No quisiera dar la
impresión con este post que pretendo impartir cátedra sobre buenas costumbres y
educación, porque ni soy yo quién, ni tampoco ese es mi objetivo. Tampoco
querría convertirme en un émulo de Marías (don Javier), ni subirme a púlpito alguno.
¡Faltaría plus!, como dicen los bilingües. Más bien es al contrario. Por mí que
cada uno, y cada cual haga lo que se le ponga en los ijares. Eso sí, con una
premisa básica y principal: por favor, no toquen los bígaros, y no hagan lo que
no les gustaría que les hicieran.
Veo, casi a diario, y
lo peor es que sin querer aprendí el palabro que es zapping (cambiar de canal,
de toda la vida), a personas en la televisión dando lecciones sobre cosas que
parecen desconocer. Y una de ellas, tan sencilla como básica, es la educación.
Tengo la impresión de
que la buena educación, o al menos la que actualmente sirve de modelo a la
mayoría, es esa que se desprende de las series americanas. De tal forma, y aun
siendo cierto, que puede ser que alguna vez sirviera como ejemplo de algo,
ahora no lo es. Porque, son zafios. Y lo que puede parecer exageración y
purismo exacerbado, se queda todavía corto viendo que las series que más sirven
de ejemplo son también las más ordinarias.
Nuestra forma de comer,
hablo de la de los españoles, viene de la tradición francesa. No se extrañen,
aquí por importar, importamos hasta monarquías. Los modales anglosajones siempre
fueron tenidos por bárbaros en estos lares. Eso de apoyar el codo en la mesa o
de hacer desaparecer una mano mientras se engulle con la otra, siempre fue
considerado estrafalario. Sin embargo, ahora no hay actor o actriz que no lo
haga en pantalla.
El modelo a seguir
parece ser la comedia americana. Personas sentadas alrededor de una mesa,
tomando un vaso de agua (por ejemplo) con una rodaja de limón. Y si, a ese mal
gusto le añadimos el uso del tenedor como si fuera un puntero láser la cosa
amenaza cotas de tremenda marranada.
Veo una película, las
chicas departen sobre la calidad de sus amantes y la frecuencia de sus actos, y
entre bocado y bocado, se apuntan con los tenedores a los ojos para refrendar
sus frases. Se carcajean con la boca llena, y cuando una dice (la ocurrente)

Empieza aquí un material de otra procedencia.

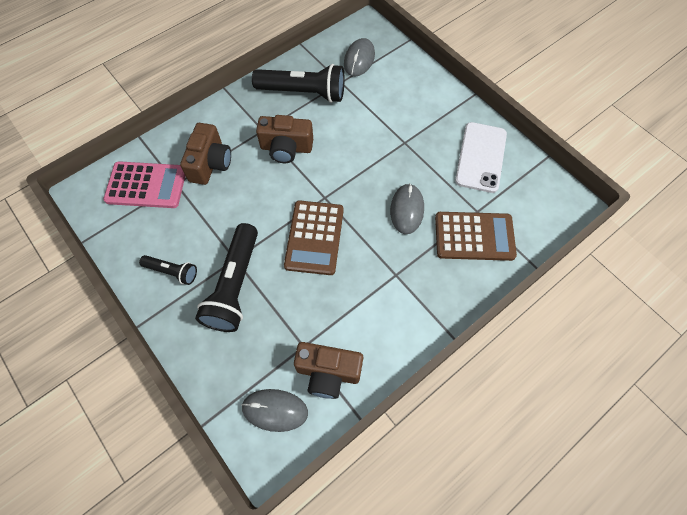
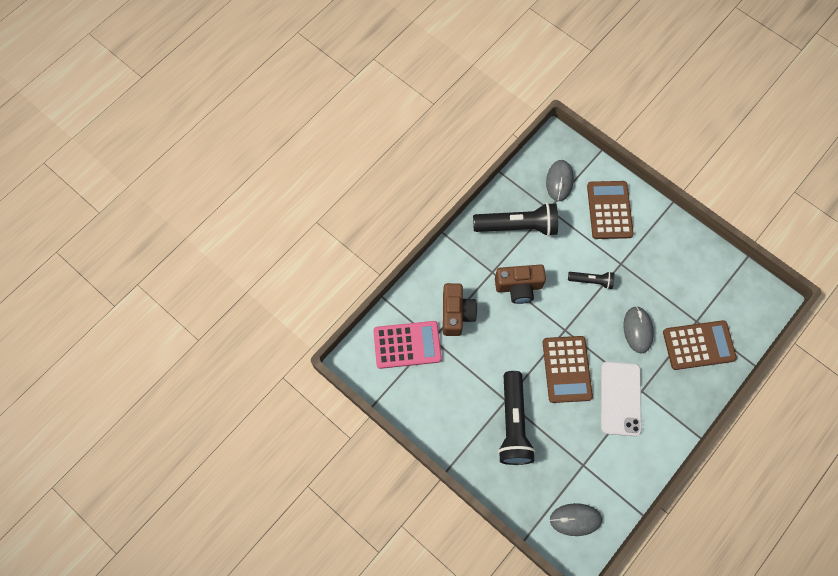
camera: 10 degrees left, 5 degrees up
black flashlight [139,255,197,285] -> black flashlight moved to [568,271,614,289]
brown camera [294,342,363,399] -> none
white phone [455,122,507,193] -> white phone moved to [601,362,642,436]
none -> brown calculator [587,181,634,239]

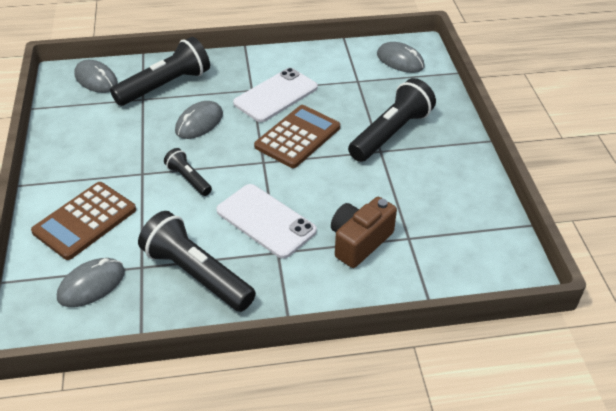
camera: 140 degrees left, 25 degrees down
pink calculator [373,321,442,369] -> none
brown camera [495,265,546,304] -> white phone [216,184,317,259]
brown calculator [663,320,737,370] -> black flashlight [110,37,210,106]
none -> grey mouse [74,60,118,93]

que no sé quién tenía un pollón kilométrico, se tapan las bocas llenas de
comida al tiempo que ríen pícaramente. Es entonces, cuando aparece la mano
oculta, que a saber en lo que andaría ocupada, y se la llevan a la boca para
taparse la papilla que allí tienen sedimentada. Lo hacen siempre tarde, cuando
ya se les ha visto todo el engrudo.
Después los críticos,
esa especie, nos hablan de glamour, y ponderan el realismo conseguido. La
papilla de guisantes eran verdes, las caries estaban muy bien trabajadas y los
implantes eran tela fina. Sólo falta en este aquelarre inventar el cine con
olor y oler el aroma de sus cuescos. ¡Glamour! Aun así, estos pedorros y estas
pedorras imparten cátedra y se convierten en referencia de estilo y buenas
maneras con la complicidad del crítico emplumado en brea de dólar.
No sé pero, para mí,
que todos estos “intelectuales” de tenedor en ristre deberían de ser estudiados
en algún que otro manual de entomología básica. Al fin y al cabo, hablamos de
la afamada especia: cucaracha peliculera.
Eso sí, los críticos
comen en mesa aparte. Son el servicio, por tanto, otro género de la misma
especia: escarabajos pelotudos y de lo más comunes.